Le Vice-Ministre de la Force de sécurité du Kosovo, Burim Ramadani, a dit s'attendre à ce que les membres serbes du FSC, qui ont demandé à être libérés, reprennent bientôt leurs fonctions au sein de cette force. Il a déclaré que c'est la pression de Belgrade officielle de pousser ces évacuations, mais a souligné si elles [...]
Il a déclaré que c'est la pression officielle de Belgrade qui est la force motrice de ces évacuations, mais il a souligné que si elles ne reviennent pas, elles seront remplacées par d'autres, compte tenu du fait que la communauté serbe s'intéresse à faire partie du KSF.

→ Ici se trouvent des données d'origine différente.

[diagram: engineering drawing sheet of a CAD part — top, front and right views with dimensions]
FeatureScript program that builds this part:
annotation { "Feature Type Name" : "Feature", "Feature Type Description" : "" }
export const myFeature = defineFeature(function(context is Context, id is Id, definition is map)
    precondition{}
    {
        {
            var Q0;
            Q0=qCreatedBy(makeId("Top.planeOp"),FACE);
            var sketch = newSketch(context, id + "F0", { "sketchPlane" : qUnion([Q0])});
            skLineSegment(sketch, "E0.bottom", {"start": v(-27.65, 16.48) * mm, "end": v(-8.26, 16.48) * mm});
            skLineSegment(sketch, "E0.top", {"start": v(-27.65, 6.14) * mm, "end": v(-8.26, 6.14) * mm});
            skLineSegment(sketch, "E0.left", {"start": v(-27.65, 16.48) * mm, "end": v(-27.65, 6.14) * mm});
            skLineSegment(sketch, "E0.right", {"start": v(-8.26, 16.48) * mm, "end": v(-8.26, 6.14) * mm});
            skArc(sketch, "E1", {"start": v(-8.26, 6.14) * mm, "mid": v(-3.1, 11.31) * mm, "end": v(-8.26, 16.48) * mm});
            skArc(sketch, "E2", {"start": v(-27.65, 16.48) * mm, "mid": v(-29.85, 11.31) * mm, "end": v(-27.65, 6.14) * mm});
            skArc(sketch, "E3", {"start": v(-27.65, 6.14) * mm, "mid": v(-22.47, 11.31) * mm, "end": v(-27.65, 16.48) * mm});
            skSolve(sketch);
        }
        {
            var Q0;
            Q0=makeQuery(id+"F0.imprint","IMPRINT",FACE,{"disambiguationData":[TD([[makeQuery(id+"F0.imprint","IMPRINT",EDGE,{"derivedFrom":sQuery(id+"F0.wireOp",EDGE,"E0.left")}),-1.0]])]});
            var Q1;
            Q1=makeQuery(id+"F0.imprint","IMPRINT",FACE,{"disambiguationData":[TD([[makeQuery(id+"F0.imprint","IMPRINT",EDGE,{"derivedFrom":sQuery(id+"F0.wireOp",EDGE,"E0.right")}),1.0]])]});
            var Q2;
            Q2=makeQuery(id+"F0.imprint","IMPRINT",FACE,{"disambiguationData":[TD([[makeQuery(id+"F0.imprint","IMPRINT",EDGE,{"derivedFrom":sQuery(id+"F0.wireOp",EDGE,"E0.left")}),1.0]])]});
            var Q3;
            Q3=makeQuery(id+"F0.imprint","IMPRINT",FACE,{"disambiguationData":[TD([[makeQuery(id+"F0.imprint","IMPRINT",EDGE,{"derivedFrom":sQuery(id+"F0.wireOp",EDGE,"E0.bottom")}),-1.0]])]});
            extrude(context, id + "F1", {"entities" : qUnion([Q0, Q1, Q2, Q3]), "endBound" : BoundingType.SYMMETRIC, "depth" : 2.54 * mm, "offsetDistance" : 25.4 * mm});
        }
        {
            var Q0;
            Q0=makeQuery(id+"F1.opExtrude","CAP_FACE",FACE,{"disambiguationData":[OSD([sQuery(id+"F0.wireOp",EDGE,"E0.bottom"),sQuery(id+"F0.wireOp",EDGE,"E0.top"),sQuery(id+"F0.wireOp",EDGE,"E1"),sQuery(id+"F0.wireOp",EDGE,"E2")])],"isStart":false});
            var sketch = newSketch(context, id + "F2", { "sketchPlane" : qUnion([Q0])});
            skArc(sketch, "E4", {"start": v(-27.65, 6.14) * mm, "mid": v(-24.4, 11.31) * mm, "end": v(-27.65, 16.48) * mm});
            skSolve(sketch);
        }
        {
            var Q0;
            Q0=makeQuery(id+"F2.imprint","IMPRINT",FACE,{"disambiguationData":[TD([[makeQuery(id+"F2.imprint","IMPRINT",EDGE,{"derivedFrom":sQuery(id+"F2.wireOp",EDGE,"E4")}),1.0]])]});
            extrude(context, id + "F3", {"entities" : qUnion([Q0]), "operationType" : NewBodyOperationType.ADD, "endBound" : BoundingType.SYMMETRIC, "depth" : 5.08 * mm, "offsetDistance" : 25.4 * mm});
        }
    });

Les participants de la Serbie “) ne sont pas considérés comme expulsés du KSF, car il existe une autre procédure de sélection. La plupart d'entre eux ne demanderont même pas. Ce qui s'est passé hier, c'est qu'il y a eu une demande de huit membres sortants. Puis nous les avons rencontrés pour comprendre leurs raisons, ne pas obéir différemment”, a dit Ramadani dans Klan Kosova.
L'essence de tout ce qui se passe est la pression de la Serbie, que ce soit contre eux ou leur famille, sous des formes directes ou indirectes. C'est une série de pressions pour eux, et quelqu'un peut être plus sensible. Mais je peux dire en toute responsabilité que cela ne rend pas le KSF non multiethnique. Il est plus multiethnique que la structure de la population”.
Je suis convaincu que cela n'affectera pas l'avenir du KSF, car en fin de compte tout est volontaire. Les institutions du pays font tout leur possible pour leur permettre de poursuivre leur carrière. La communauté serbe s'intéresse à faire partie du KSF. S'ils ne reviennent pas, ils seront remplacés par d'autres membres de la communauté serbe”.
“C'est le moment où la voix doit être élevée sous une forme commune pour arrêter à jamais les dommages causés aux Serbes du Kosovo”.